*** Source data ***
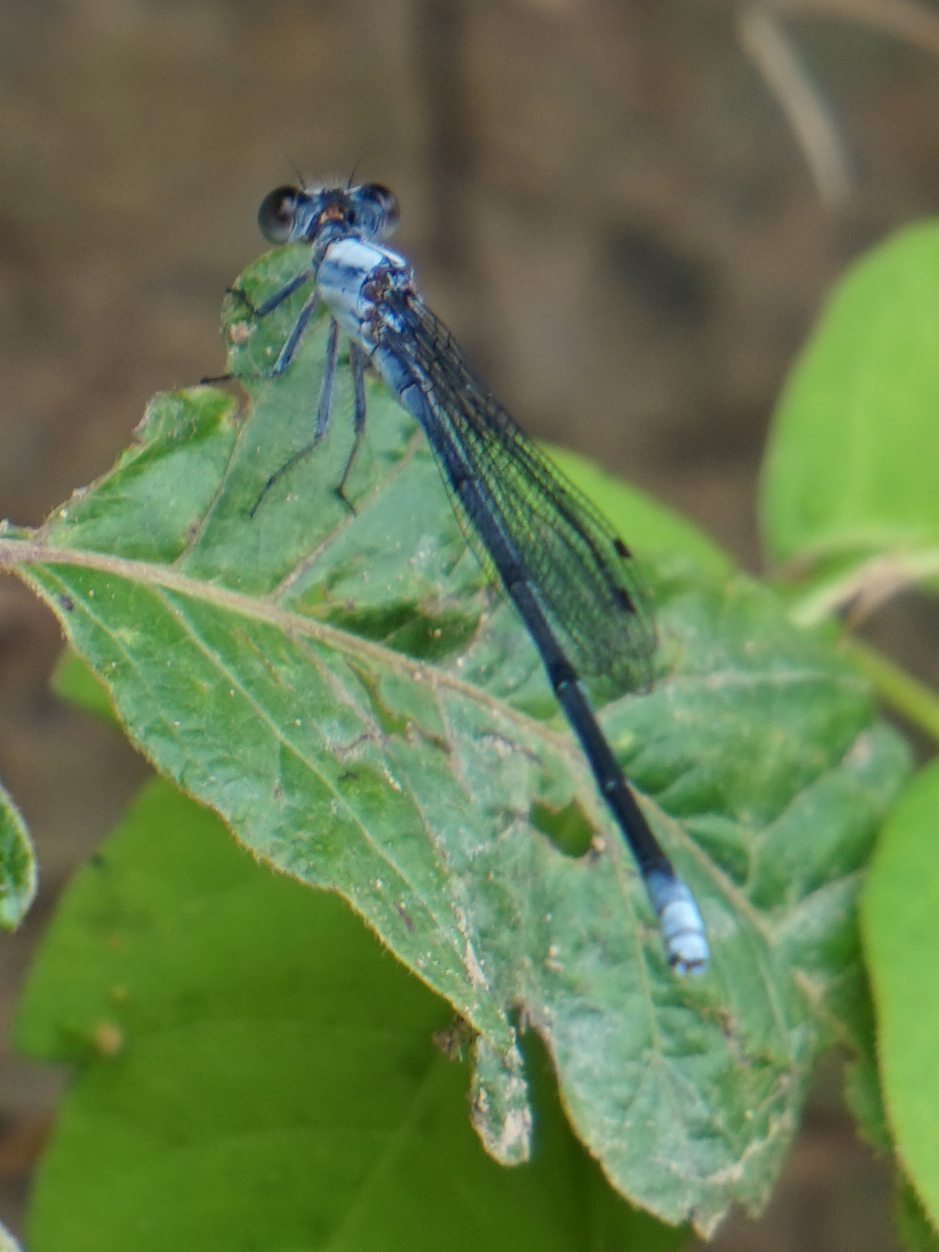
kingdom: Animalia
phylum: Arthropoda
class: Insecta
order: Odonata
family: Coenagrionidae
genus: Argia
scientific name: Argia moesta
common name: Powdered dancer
***
*** Source data ***
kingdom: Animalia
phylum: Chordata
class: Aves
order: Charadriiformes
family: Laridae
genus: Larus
***
Exercise prompt:
Return the stretch of the listing that begins with the line containing "phylum: Arthropoda" and ends with the line containing "common name: Powdered dancer", both of those lines included. Copy each line word for word and give nothing else.

Task answer:
phylum: Arthropoda
class: Insecta
order: Odonata
family: Coenagrionidae
genus: Argia
scientific name: Argia moesta
common name: Powdered dancer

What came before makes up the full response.